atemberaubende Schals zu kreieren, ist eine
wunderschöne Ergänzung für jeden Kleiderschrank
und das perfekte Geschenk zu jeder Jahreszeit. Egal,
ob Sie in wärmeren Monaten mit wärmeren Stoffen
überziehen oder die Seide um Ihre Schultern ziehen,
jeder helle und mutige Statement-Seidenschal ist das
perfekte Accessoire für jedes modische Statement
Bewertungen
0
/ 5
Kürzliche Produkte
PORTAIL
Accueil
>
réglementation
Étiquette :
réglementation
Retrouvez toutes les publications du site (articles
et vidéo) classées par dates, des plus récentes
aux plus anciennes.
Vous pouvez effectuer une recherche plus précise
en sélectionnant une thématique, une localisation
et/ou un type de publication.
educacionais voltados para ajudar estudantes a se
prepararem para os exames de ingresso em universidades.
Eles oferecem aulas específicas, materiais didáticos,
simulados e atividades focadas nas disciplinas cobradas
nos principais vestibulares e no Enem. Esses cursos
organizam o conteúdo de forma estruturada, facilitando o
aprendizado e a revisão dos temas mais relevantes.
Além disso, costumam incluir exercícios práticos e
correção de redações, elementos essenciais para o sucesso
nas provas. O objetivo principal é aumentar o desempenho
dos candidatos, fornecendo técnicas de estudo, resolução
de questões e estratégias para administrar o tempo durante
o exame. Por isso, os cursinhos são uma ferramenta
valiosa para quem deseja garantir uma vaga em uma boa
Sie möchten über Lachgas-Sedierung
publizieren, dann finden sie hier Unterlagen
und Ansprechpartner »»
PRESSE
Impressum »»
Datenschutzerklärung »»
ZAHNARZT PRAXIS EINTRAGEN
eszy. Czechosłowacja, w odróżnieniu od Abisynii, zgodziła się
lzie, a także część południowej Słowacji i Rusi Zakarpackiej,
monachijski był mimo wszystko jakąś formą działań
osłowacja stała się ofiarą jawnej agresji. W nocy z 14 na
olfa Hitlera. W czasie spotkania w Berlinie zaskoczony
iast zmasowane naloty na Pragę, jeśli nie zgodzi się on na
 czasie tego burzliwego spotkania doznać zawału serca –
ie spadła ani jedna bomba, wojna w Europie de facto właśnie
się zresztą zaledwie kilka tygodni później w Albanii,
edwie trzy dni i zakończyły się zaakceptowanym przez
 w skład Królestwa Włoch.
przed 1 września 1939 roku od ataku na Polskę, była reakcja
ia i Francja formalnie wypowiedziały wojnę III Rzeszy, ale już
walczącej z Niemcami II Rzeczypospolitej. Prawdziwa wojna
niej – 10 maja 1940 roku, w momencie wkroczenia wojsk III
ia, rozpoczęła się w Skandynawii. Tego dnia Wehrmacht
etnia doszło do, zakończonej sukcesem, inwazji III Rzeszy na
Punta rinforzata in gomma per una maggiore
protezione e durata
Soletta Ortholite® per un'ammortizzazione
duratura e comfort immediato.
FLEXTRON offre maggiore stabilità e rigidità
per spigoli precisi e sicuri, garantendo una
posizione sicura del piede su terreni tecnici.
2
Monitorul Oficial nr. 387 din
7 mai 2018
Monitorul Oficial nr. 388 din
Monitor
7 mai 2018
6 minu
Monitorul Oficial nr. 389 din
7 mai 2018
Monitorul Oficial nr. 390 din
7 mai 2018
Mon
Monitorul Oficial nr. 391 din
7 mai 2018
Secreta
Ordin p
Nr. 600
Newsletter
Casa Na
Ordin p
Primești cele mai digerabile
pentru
#####
__ASSIGNED TASK__:
Print the records again in full, exactly as they appear above.

__ANSWER TO THE PROBLEM__:
atemberaubende Schals zu kreieren, ist eine
wunderschöne Ergänzung für jeden Kleiderschrank
und das perfekte Geschenk zu jeder Jahreszeit. Egal,
ob Sie in wärmeren Monaten mit wärmeren Stoffen
überziehen oder die Seide um Ihre Schultern ziehen,
jeder helle und mutige Statement-Seidenschal ist das
perfekte Accessoire für jedes modische Statement
Bewertungen
0
/ 5
Kürzliche Produkte
PORTAIL
Accueil
>
réglementation
Étiquette :
réglementation
Retrouvez toutes les publications du site (articles
et vidéo) classées par dates, des plus récentes
aux plus anciennes.
Vous pouvez effectuer une recherche plus précise
en sélectionnant une thématique, une localisation
et/ou un type de publication.
educacionais voltados para ajudar estudantes a se
prepararem para os exames de ingresso em universidades.
Eles oferecem aulas específicas, materiais didáticos,
simulados e atividades focadas nas disciplinas cobradas
nos principais vestibulares e no Enem. Esses cursos
organizam o conteúdo de forma estruturada, facilitando o
aprendizado e a revisão dos temas mais relevantes.
Além disso, costumam incluir exercícios práticos e
correção de redações, elementos essenciais para o sucesso
nas provas. O objetivo principal é aumentar o desempenho
dos candidatos, fornecendo técnicas de estudo, resolução
de questões e estratégias para administrar o tempo durante
o exame. Por isso, os cursinhos são uma ferramenta
valiosa para quem deseja garantir uma vaga em uma boa
Sie möchten über Lachgas-Sedierung
publizieren, dann finden sie hier Unterlagen
und Ansprechpartner »»
PRESSE
Impressum »»
Datenschutzerklärung »»
ZAHNARZT PRAXIS EINTRAGEN
eszy. Czechosłowacja, w odróżnieniu od Abisynii, zgodziła się
lzie, a także część południowej Słowacji i Rusi Zakarpackiej,
monachijski był mimo wszystko jakąś formą działań
osłowacja stała się ofiarą jawnej agresji. W nocy z 14 na
olfa Hitlera. W czasie spotkania w Berlinie zaskoczony
iast zmasowane naloty na Pragę, jeśli nie zgodzi się on na
 czasie tego burzliwego spotkania doznać zawału serca –
ie spadła ani jedna bomba, wojna w Europie de facto właśnie
się zresztą zaledwie kilka tygodni później w Albanii,
edwie trzy dni i zakończyły się zaakceptowanym przez
 w skład Królestwa Włoch.
przed 1 września 1939 roku od ataku na Polskę, była reakcja
ia i Francja formalnie wypowiedziały wojnę III Rzeszy, ale już
walczącej z Niemcami II Rzeczypospolitej. Prawdziwa wojna
niej – 10 maja 1940 roku, w momencie wkroczenia wojsk III
ia, rozpoczęła się w Skandynawii. Tego dnia Wehrmacht
etnia doszło do, zakończonej sukcesem, inwazji III Rzeszy na
Punta rinforzata in gomma per una maggiore
protezione e durata
Soletta Ortholite® per un'ammortizzazione
duratura e comfort immediato.
FLEXTRON offre maggiore stabilità e rigidità
per spigoli precisi e sicuri, garantendo una
posizione sicura del piede su terreni tecnici.
2
Monitorul Oficial nr. 387 din
7 mai 2018
Monitorul Oficial nr. 388 din
Monitor
7 mai 2018
6 minu
Monitorul Oficial nr. 389 din
7 mai 2018
Monitorul Oficial nr. 390 din
7 mai 2018
Mon
Monitorul Oficial nr. 391 din
7 mai 2018
Secreta
Ordin p
Nr. 600
Newsletter
Casa Na
Ordin p
Primești cele mai digerabile
pentru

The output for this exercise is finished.